Transcribed page contents
────

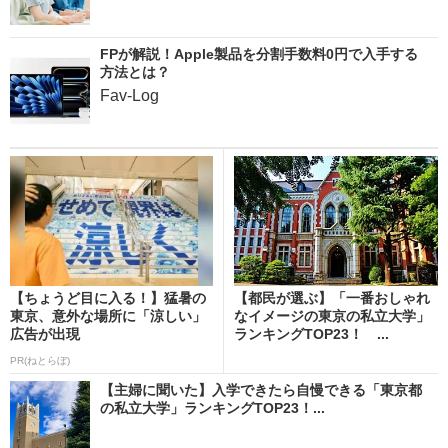
FPが解説！Apple製品を分割手数料0円で入手する
方法とは？
Fav-Log
【ちょうど目に入る！】猛暑の
【都民が選ぶ】「一番おしゃれ
東京、意外な場所に「涼しい」
なイメージの東京の私立大学」
広告が出現
ランキングTOP23！ ...
PR(ねとらぼ)
【主婦に聞いた】入学できたら自慢できる「東京都
の私立大学」ランキングTOP23！...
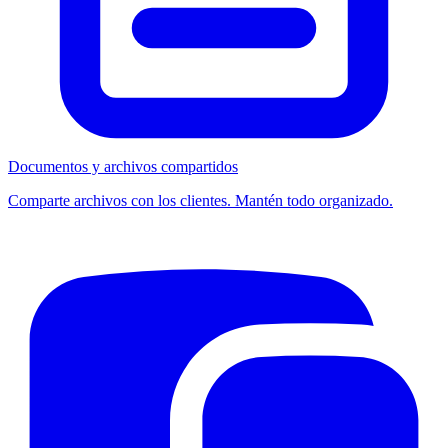
Documentos y archivos compartidos
Comparte archivos con los clientes. Mantén todo organizado.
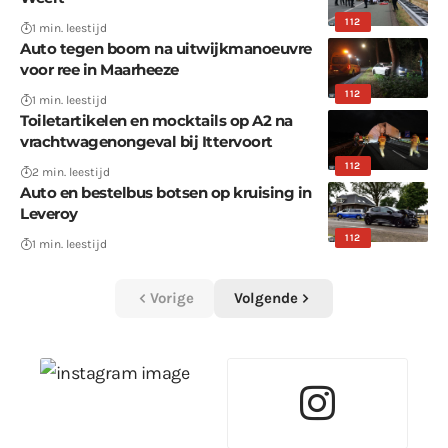
112
1 min. leestijd
Auto tegen boom na uitwijkmanoeuvre
voor ree in Maarheeze
112
1 min. leestijd
Toiletartikelen en mocktails op A2 na
vrachtwagenongeval bij Ittervoort
112
2 min. leestijd
Auto en bestelbus botsen op kruising in
Leveroy
112
1 min. leestijd
Vorige
Volgende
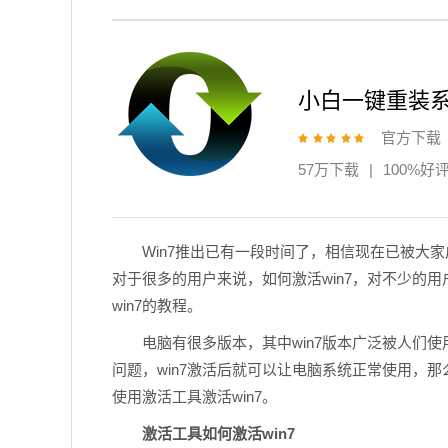
小白一键重装
官方下载
57万下载
|
100%好
Win7推出已有一段时间了，相信现在已被大
对于很多的用户来说，如何激活win7，对不少的
win7的教程。
电脑有很多版本，其中win7版本广泛被人们使
问题，win7激活后就可以让电脑系统正常使用，那
使用激活工具激活win7。
激活工具如何激活win7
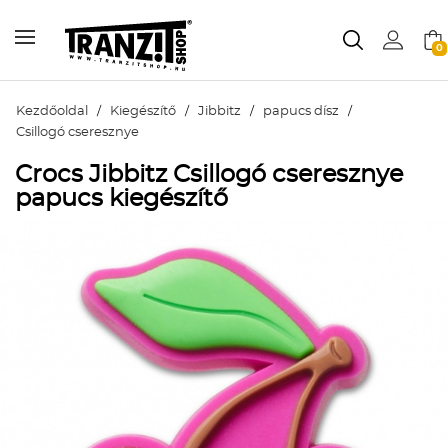
0
Kezdőoldal
/
Kiegészítő
/
Jibbitz
/
papucs dísz
/
Csillogó cseresznye
Crocs Jibbitz Csillogó cseresznye
papucs kiegészítő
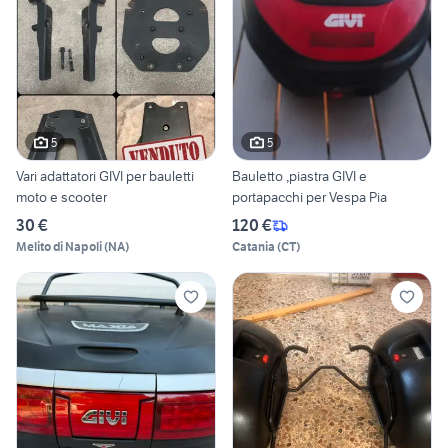
5
5
Vari adattatori GIVI per bauletti
Bauletto ,piastra GIVI e
moto e scooter
portapacchi per Vespa Pia
30 €
120 €
Melito di Napoli
(
NA
)
Catania
(
CT
)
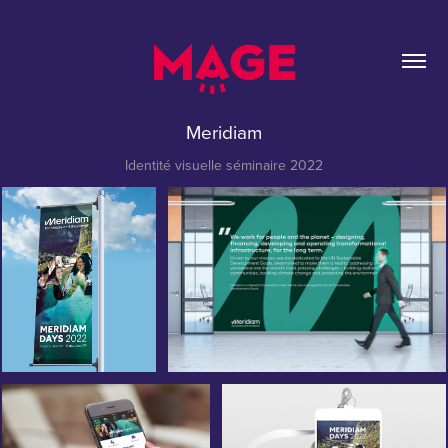
Meridiam
Identité visuelle séminaire 2022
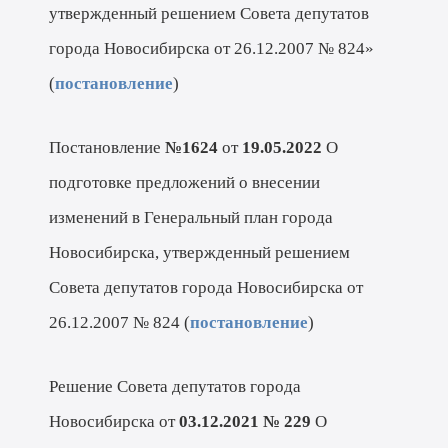
утвержденный решением Совета депутатов
города Новосибирска от 26.12.2007 № 824»
(
постановление
)
Постановление
№1624
от
19.05.2022
О
подготовке предложений о внесении
изменений в Генеральный план города
Новосибирска, утвержденный решением
Совета депутатов города Новосибирска от
26.12.2007 № 824 (
постановление
)
Решение Совета депутатов города
Новосибирска от
03.12.2021 № 229
О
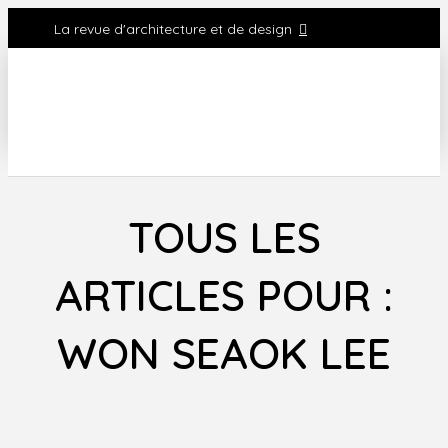
La revue d'architecture et de design
TOUS LES
ARTICLES POUR :
WON SEAOK LEE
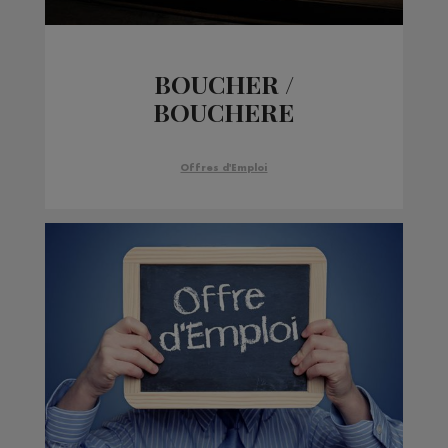
BOUCHER /
BOUCHERE
Offres d'Emploi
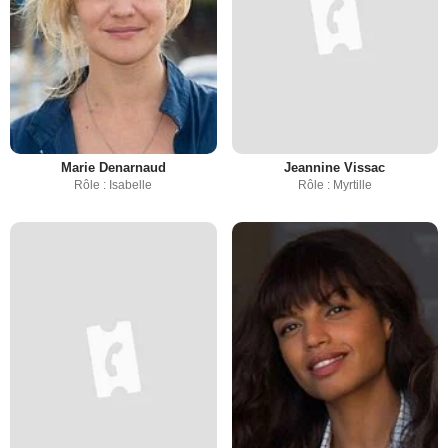
Marie Denarnaud
Jeannine Vissac
Rôle : Isabelle
Rôle : Myrtille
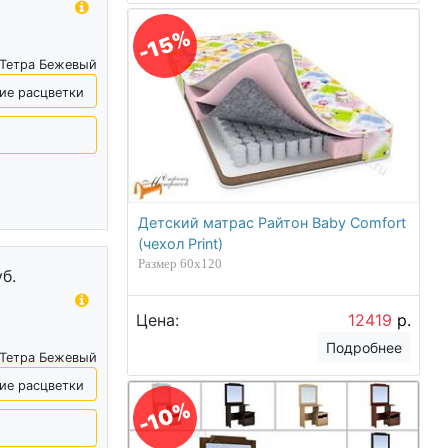
-15%
 Тетра Бежевый
ие расцветки
Детский матрас Райтон Baby Comfort
(чехол Print)
Размер 60х120
уб.
Цена:
12419
р.
Подробнее
 Тетра Бежевый
ие расцветки
-10%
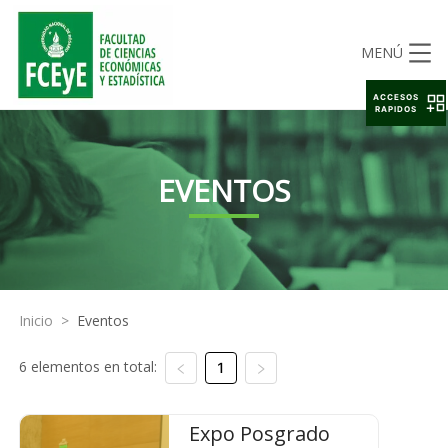
MENÚ
ACCESOS
RAPIDOS
EVENTOS
Inicio
>
Eventos
6 elementos en total:
1
Expo Posgrado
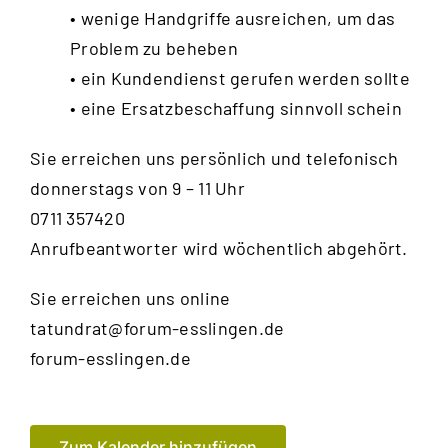
• wenige Handgriffe ausreichen, um das
Problem zu beheben
• ein Kundendienst gerufen werden sollte
• eine Ersatzbeschaffung sinnvoll schein
Sie erreichen uns persönlich und telefonisch
donnerstags von 9 – 11 Uhr
0711 357420
Anrufbeantworter wird wöchentlich abgehört.
Sie erreichen uns online
tatundrat@forum-esslingen.de
forum-esslingen.de
Zum Kalender hinzufügen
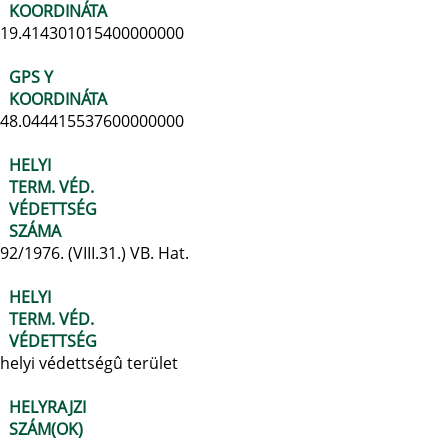
KOORDINÁTA
19.414301015400000000
GPS Y
KOORDINÁTA
48.044415537600000000
HELYI
TERM. VÉD.
VÉDETTSÉG
SZÁMA
92/1976. (VIII.31.) VB. Hat.
HELYI
TERM. VÉD.
VÉDETTSÉG
helyi védettségû terület
HELYRAJZI
SZÁM(OK)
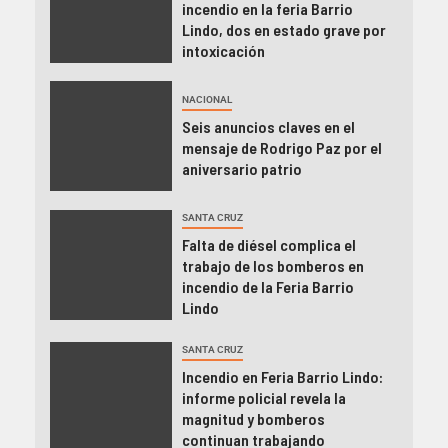
incendio en la feria Barrio
Lindo, dos en estado grave por
intoxicación
NACIONAL
Seis anuncios claves en el
mensaje de Rodrigo Paz por el
aniversario patrio
SANTA CRUZ
Falta de diésel complica el
trabajo de los bomberos en
incendio de la Feria Barrio
Lindo
SANTA CRUZ
Incendio en Feria Barrio Lindo:
informe policial revela la
magnitud y bomberos
continuan trabajando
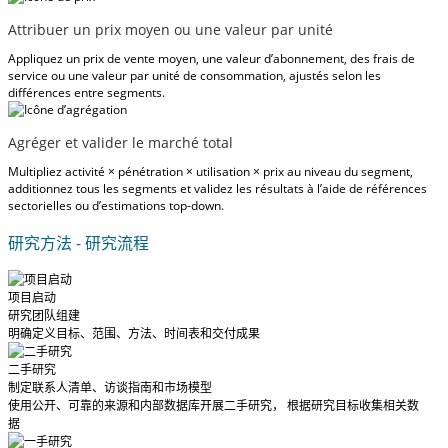
Attribuer un prix moyen ou une valeur par unité
Appliquez un prix de vente moyen, une valeur d’abonnement, des frais de
service ou une valeur par unité de consommation, ajustés selon les
différences entre segments.
Agréger et valider le marché total
Multipliez activité × pénétration × utilisation × prix au niveau du segment,
additionnez tous les segments et validez les résultats à l’aide de références
sectorielles ou d’estimations top-down.
研究方法 - 研究流程
项目启动
研究团队组建
明确定义目标、范围、方法、时间表和交付成果
二手研究
制定联系人清单、访谈指南和市场模型
使用公开、可靠的来源和内部数据库开展二手研究， 根据研究目标收集相关数
据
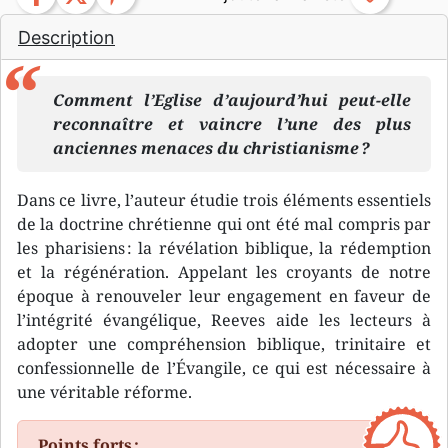
Description
Comment l’Eglise d’aujourd’hui peut-elle
reconnaître et vaincre l’une des plus
anciennes menaces du christianisme ?
Dans ce livre, l’auteur étudie trois éléments essentiels
de la doctrine chrétienne qui ont été mal compris par
les pharisiens : la révélation biblique, la rédemption
et la régénération. Appelant les croyants de notre
époque à renouveler leur engagement en faveur de
l’intégrité évangélique, Reeves aide les lecteurs à
adopter une compréhension biblique, trinitaire et
confessionnelle de l’Évangile, ce qui est nécessaire à
une véritable réforme.
Points forts :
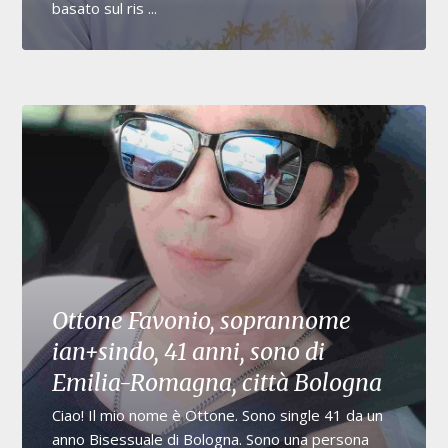
basato sul ris ...
Ottone Favonio, soprannome
ian+sindo, 41 anni, sono di
Emilia-Romagna, città Bologna
Ciao! Il mio nome è Ottone. Sono single 41 da un
anno Bisessuale di Bologna. Sono una persona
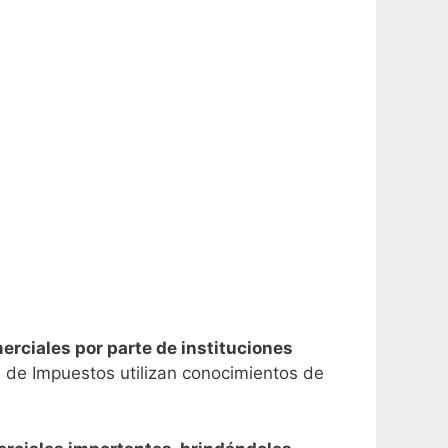
erciales por parte de instituciones
s de Impuestos utilizan conocimientos de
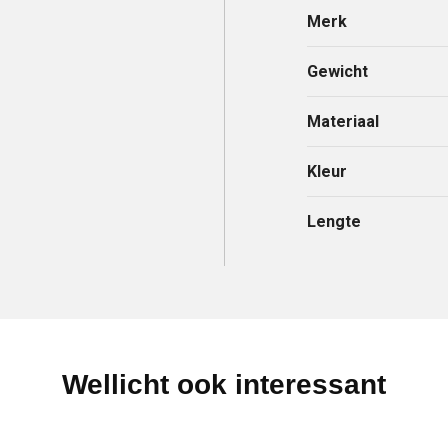
Merk
Gewicht
Materiaal
Kleur
Lengte
Wellicht ook interessant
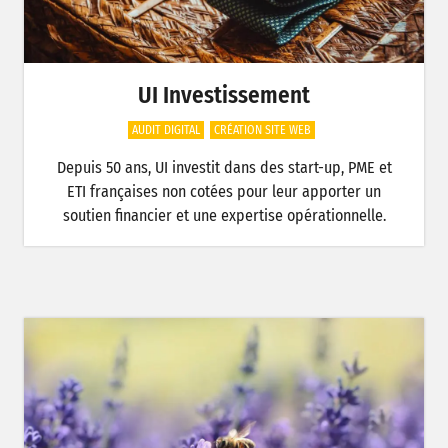
UI Investissement
AUDIT DIGITAL
CRÉATION SITE WEB
Depuis 50 ans, UI investit dans des start-up, PME et
ETI françaises non cotées pour leur apporter un
soutien financier et une expertise opérationnelle.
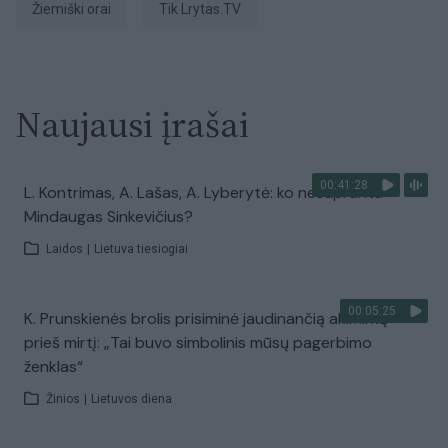
žiemiški orai
tik Lrytas.TV
Naujausi įrašai
00:41:28
L. Kontrimas, A. Lašas, A. Lyberytė: ko nesupranta
Mindaugas Sinkevičius?
Laidos
|
Lietuva tiesiogiai
00:05:25
K. Prunskienės brolis prisiminė jaudinančią akimirką
prieš mirtį: „Tai buvo simbolinis mūsų pagerbimo
ženklas“
Žinios
|
Lietuvos diena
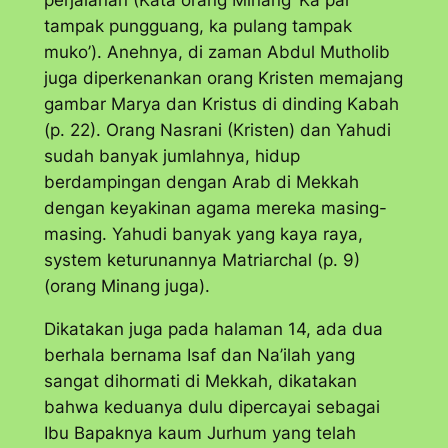
perjalanan (Kata orang Minang ‘Ka pai
tampak pungguang, ka pulang tampak
muko’). Anehnya, di zaman Abdul Mutholib
juga diperkenankan orang Kristen memajang
gambar Marya dan Kristus di dinding Kabah
(p. 22). Orang Nasrani (Kristen) dan Yahudi
sudah banyak jumlahnya, hidup
berdampingan dengan Arab di Mekkah
dengan keyakinan agama mereka masing-
masing. Yahudi banyak yang kaya raya,
system keturunannya Matriarchal (p. 9)
(orang Minang juga).
Dikatakan juga pada halaman 14, ada dua
berhala bernama Isaf dan Na’ilah yang
sangat dihormati di Mekkah, dikatakan
bahwa keduanya dulu dipercayai sebagai
Ibu Bapaknya kaum Jurhum yang telah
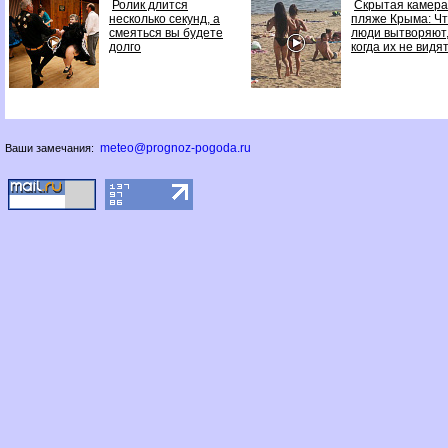
Ролик длится
Скрытая камера
несколько секунд, а
пляже Крыма: Ч
смеяться вы будете
люди вытворяют
долго
когда их не видят.
meteo@prognoz-pogoda.ru
Ваши замечания:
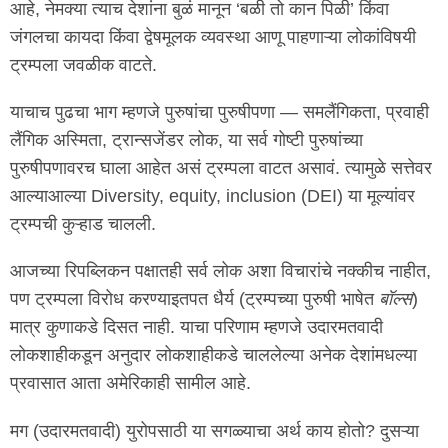
आहे, नेमक्या त्याच देशांना बुळं मानून ‘बळी तो कान पिळी’ किंवा
जंगलचा कायदा किंवा द्वेषमूलक व्यवस्था आणू पाहणाऱ्या लोकांविषयी
ट्रम्पला जवळीक वाटते.
याचाच पुढचा भाग म्हणजे पुरुषांचा पुरुषीपणा — समलैंगिकता, प्रवाही
लैंगिक अस्मिता, ट्रान्सजेंडर लोक, या सर्व गोष्टी पुरुषांच्या
पुरुषीपणावरच घाला आहेत असं ट्रम्पला वाटत असावं. त्यामुळे सत्तेवर
आल्याआल्या Diversity, equity, inclusion (DEI) या मूल्यांवर
ट्रम्पची कुऱ्हाड चालली.
आजच्या रिपब्लिकन पक्षातही सर्व लोक अशा विचारांचे नक्कीच नाहीत,
पण ट्रम्पला विरोध करण्याइतपत धैर्य (ट्रम्पच्या पुरुषी भाषेत
बॉल्स
)
मात्र कुणाकडे दिसत नाही. याचा परिणाम म्हणजे उदारमतवादी
लोकशाहीकडून अनुदार लोकशाहीकडे चाललेल्या अनेक देशांमधल्या
प्रवासात आता अमेरिकाही सामील आहे.
मग (उदारमतवादी) युरोपसाठी या सगळ्याचा अर्थ काय होतो? दुसऱ्या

────

Requirement:
What is needed is an exact copy of only the lines above from the one with "Identité visuelle séminaire 2022" to the one with "Zum Kalender hinzufügen", both kept, with every picture left out.

Result:
Identité visuelle séminaire 2022
утвержденный решением Совета депутатов
города Новосибирска от 26.12.2007 № 824»
(
постановление
)
Постановление
№1624
от
19.05.2022
О
подготовке предложений о внесении
изменений в Генеральный план города
Новосибирска, утвержденный решением
Совета депутатов города Новосибирска от
26.12.2007 № 824 (
постановление
)
Решение Совета депутатов города
Новосибирска от
03.12.2021 № 229
О
La revue d'architecture et de design
TOUS LES
ARTICLES POUR :
WON SEAOK LEE
BOUCHER /
BOUCHERE
Offres d'Emploi
Marie Denarnaud
Jeannine Vissac
Rôle : Isabelle
Rôle : Myrtille
-15%
 Тетра Бежевый
ие расцветки
Детский матрас Райтон Baby Comfort
(чехол Print)
Размер 60х120
уб.
Цена:
12419
р.
Подробнее
 Тетра Бежевый
ие расцветки
-10%
MENÚ
ACCESOS
RAPIDOS
EVENTOS
Inicio
>
Eventos
6 elementos en total:
1
Expo Posgrado
• wenige Handgriffe ausreichen, um das
Problem zu beheben
• ein Kundendienst gerufen werden sollte
• eine Ersatzbeschaffung sinnvoll schein
Sie erreichen uns persönlich und telefonisch
donnerstags von 9 – 11 Uhr
0711 357420
Anrufbeantworter wird wöchentlich abgehört.
Sie erreichen uns online
tatundrat@forum-esslingen.de
forum-esslingen.de
Zum Kalender hinzufügen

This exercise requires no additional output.